# Conjugates

This word gets used in two contexts: either when dealing with binomials which are partly rational and partly irrational, such as

$3+5\sqrt{2}$

and other times when dealing with binomials which are partly rational and partly imaginary, such as

$4-2i$

(If you haven't studied imaginary numbers so far, then don't think about the second kind yet.)

When the first type of binomial occurs in the denominator of a fractions, conjugates are used to rationalize the denominator .

The conjugate of $a+\sqrt{b}$ is $a-\sqrt{b}$ , and the conjugate of $a+bi$ is $a-bi$ .

Example 1:

Simplify.

$\frac{1}{4-3\sqrt{7}}$

Multiply both the numerator and denominator by the conjugate of the denominator.

$\frac{1}{4-3\sqrt{7}}=\frac{1}{4-3\sqrt{7}}\cdot \frac{4+3\sqrt{7}}{4+3\sqrt{7}}$

The denominator is now a difference of squares.

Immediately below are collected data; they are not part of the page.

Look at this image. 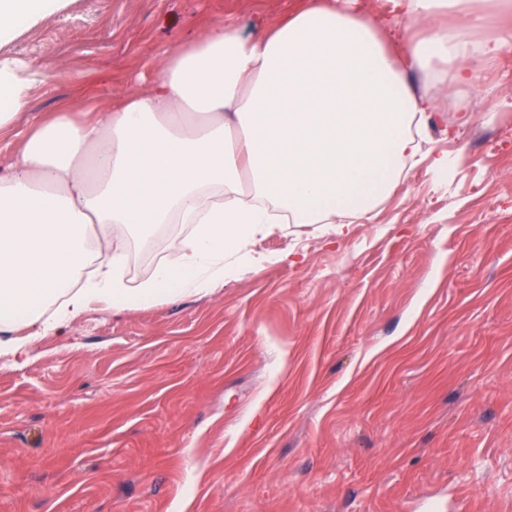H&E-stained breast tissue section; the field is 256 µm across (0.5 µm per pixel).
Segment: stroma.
<instances>
[{"label": "stroma", "mask_w": 512, "mask_h": 512, "mask_svg": "<svg viewBox=\"0 0 512 512\" xmlns=\"http://www.w3.org/2000/svg\"><path fill=\"white\" fill-rule=\"evenodd\" d=\"M297 0H69L5 53L33 62L26 112L90 113L148 88V50L210 22L270 26ZM478 92L427 121L456 159L424 167L350 225L276 224L254 242L289 266L240 265L210 294L112 315L0 358V512H424L463 491L512 512V46L473 55ZM473 124L442 131L461 109ZM193 231L116 242L130 285Z\"/></svg>", "instance_id": "obj_1"}]
</instances>
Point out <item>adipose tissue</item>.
Instances as JSON below:
<instances>
[{"label":"adipose tissue","mask_w":512,"mask_h":512,"mask_svg":"<svg viewBox=\"0 0 512 512\" xmlns=\"http://www.w3.org/2000/svg\"><path fill=\"white\" fill-rule=\"evenodd\" d=\"M388 15L424 35L390 51L385 26L335 0H304L253 33L219 19L179 50L144 92L99 119L68 104L37 121L14 162L0 166V355L26 335L61 333L95 302L113 312L205 294L273 224H325L344 234L398 186L406 166L443 182L455 165L422 128L437 111L411 73L472 89L473 52L494 59L512 30L474 46L484 20L473 0H388ZM66 0H0V46ZM462 21L442 24L448 12ZM31 64L0 53V129L26 110ZM190 224L184 248L137 286L112 240Z\"/></svg>","instance_id":"1"}]
</instances>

$=\frac{4+3\sqrt{7}}{{4}^{2}-{\left(3\sqrt{7}\right)}^{2}}$

Use the power of a product property in the denominator.

$=\frac{4+3\sqrt{7}}{{4}^{2}-\left(9\cdot 7\right)}$

$=\frac{4+3\sqrt{7}}{16-63}$

$=\frac{-4-3\sqrt{7}}{47}$

Conjugates of the second type are used to divide complex numbers.

Example 2:

Simplify.

$\frac{-2+i}{5-2i}$

Multiply both the numerator and denominator by the conjugate of the denominator.

$=\frac{-2+i}{5-2i}\cdot \frac{5+2i}{5+2i}$

$\begin{array}{l}=\frac{-12+i}{29}\\ =-\frac{12}{29}+\frac{1}{29}i\end{array}$